Developing the tool and this article was quite an experience for me. I was shocked to learn about the disconnects that exist(ed) in the system -- who didn't talk to whom, who didn't know what and couldn't find out. Something as simple as not knowing where (on what sites) the creative would show up, hence essentially shooting in the dark and hoping you were at least shooting in the direction of the target. You reference this in your "hysterical/horrifying ad/story combinations".
"...there are still a number of moving parts that need to be addressed..." Agreed. And quite willing to discuss.

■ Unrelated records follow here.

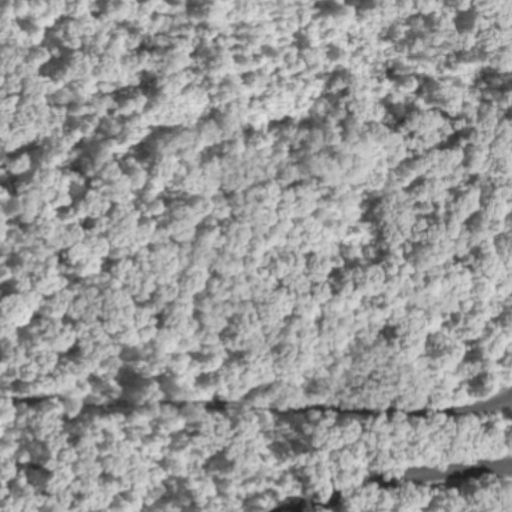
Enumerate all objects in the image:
park: (257, 201)
road: (394, 476)
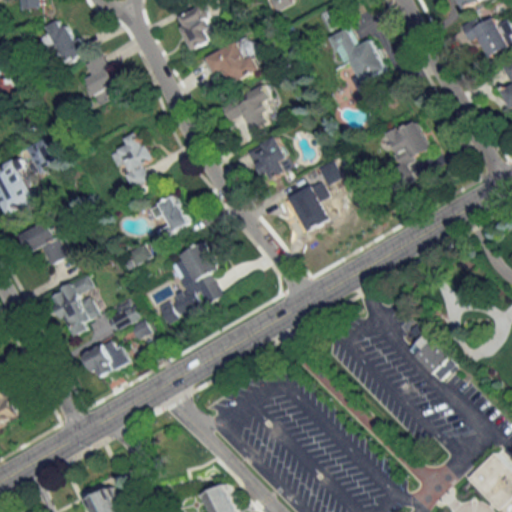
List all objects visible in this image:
building: (469, 2)
building: (33, 3)
building: (200, 26)
building: (493, 33)
building: (68, 40)
building: (364, 55)
building: (236, 62)
building: (2, 65)
building: (103, 77)
building: (509, 81)
road: (448, 91)
building: (254, 109)
building: (412, 142)
building: (45, 156)
road: (201, 156)
building: (137, 158)
building: (274, 158)
building: (17, 186)
building: (314, 205)
building: (175, 215)
building: (51, 242)
road: (485, 243)
building: (142, 254)
road: (370, 260)
building: (196, 282)
road: (364, 291)
building: (80, 304)
building: (134, 319)
road: (361, 326)
road: (40, 355)
building: (437, 356)
building: (110, 357)
road: (443, 384)
road: (153, 386)
road: (401, 395)
road: (349, 396)
road: (306, 399)
building: (9, 406)
road: (126, 434)
road: (222, 447)
road: (39, 452)
road: (259, 464)
road: (431, 470)
building: (497, 481)
road: (40, 485)
building: (168, 497)
building: (167, 501)
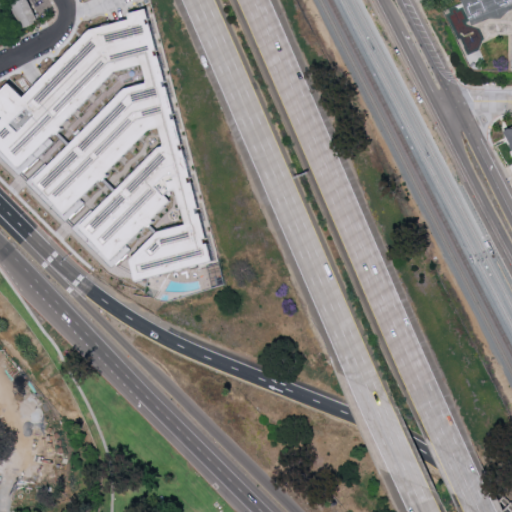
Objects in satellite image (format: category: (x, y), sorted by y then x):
road: (52, 4)
road: (63, 4)
road: (83, 4)
building: (485, 8)
building: (488, 9)
building: (26, 12)
road: (388, 18)
road: (32, 32)
road: (54, 35)
building: (471, 42)
road: (41, 43)
parking lot: (511, 46)
road: (53, 51)
road: (431, 54)
road: (419, 77)
road: (484, 103)
road: (449, 114)
building: (510, 131)
building: (117, 145)
railway: (432, 154)
road: (485, 163)
railway: (427, 164)
railway: (420, 177)
railway: (415, 187)
road: (275, 188)
road: (476, 191)
road: (343, 213)
building: (107, 217)
road: (45, 224)
road: (3, 248)
road: (62, 309)
road: (26, 310)
road: (134, 320)
road: (146, 365)
park: (34, 419)
park: (34, 419)
road: (96, 425)
road: (189, 441)
road: (176, 443)
road: (400, 443)
road: (392, 444)
road: (459, 469)
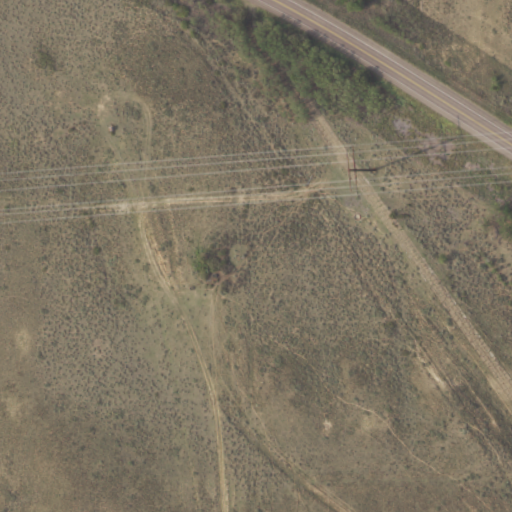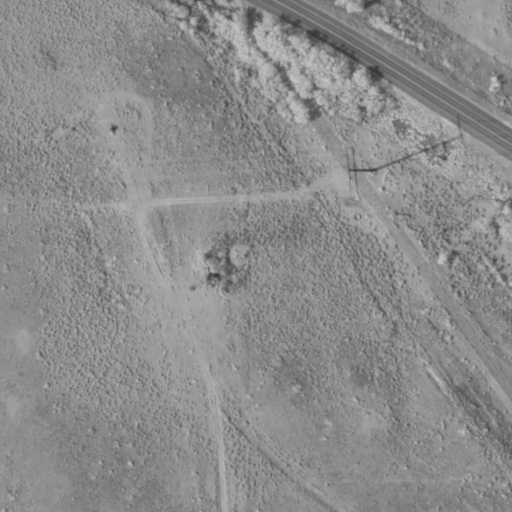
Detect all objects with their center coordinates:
road: (396, 70)
power tower: (374, 168)
road: (265, 454)
road: (260, 480)
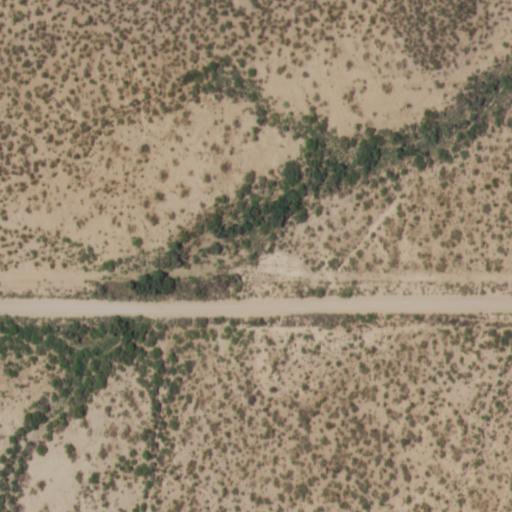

And thanks for reading my column. - Joseph

Rob Graham
Rob Graham June 22, 2007 at 1:39 PM

I enjoyed the article and found is very interesting. I'm a bit biased perhaps as Joseph is a friend of mine. However, from a practicality standpoint I'm not sure he was able to offer many actionable solutions. Joseph has accurately pointed out that there are a number of shortcomings regarding ad placement that few of us would dispute. However, I don't think he is able to, not would I expect it, to offer up some sort of unifying solution here. I think the real challenge is to get advertisers to think about the benefits of really planning ad buys and ad placement and not just defaulting to choosing a group of silos to push content into. Also keep in mind that most of the logic engines behind contextual advertising still haven't been tweaked enough to avoid the sometime hysterical/horrifying ad/story combinations that result. The article wasn't too long and it brought up some excellent points for media planning. However, there are still a number of moving parts that need to be addressed further before the industry can really act upon a lot of these insights.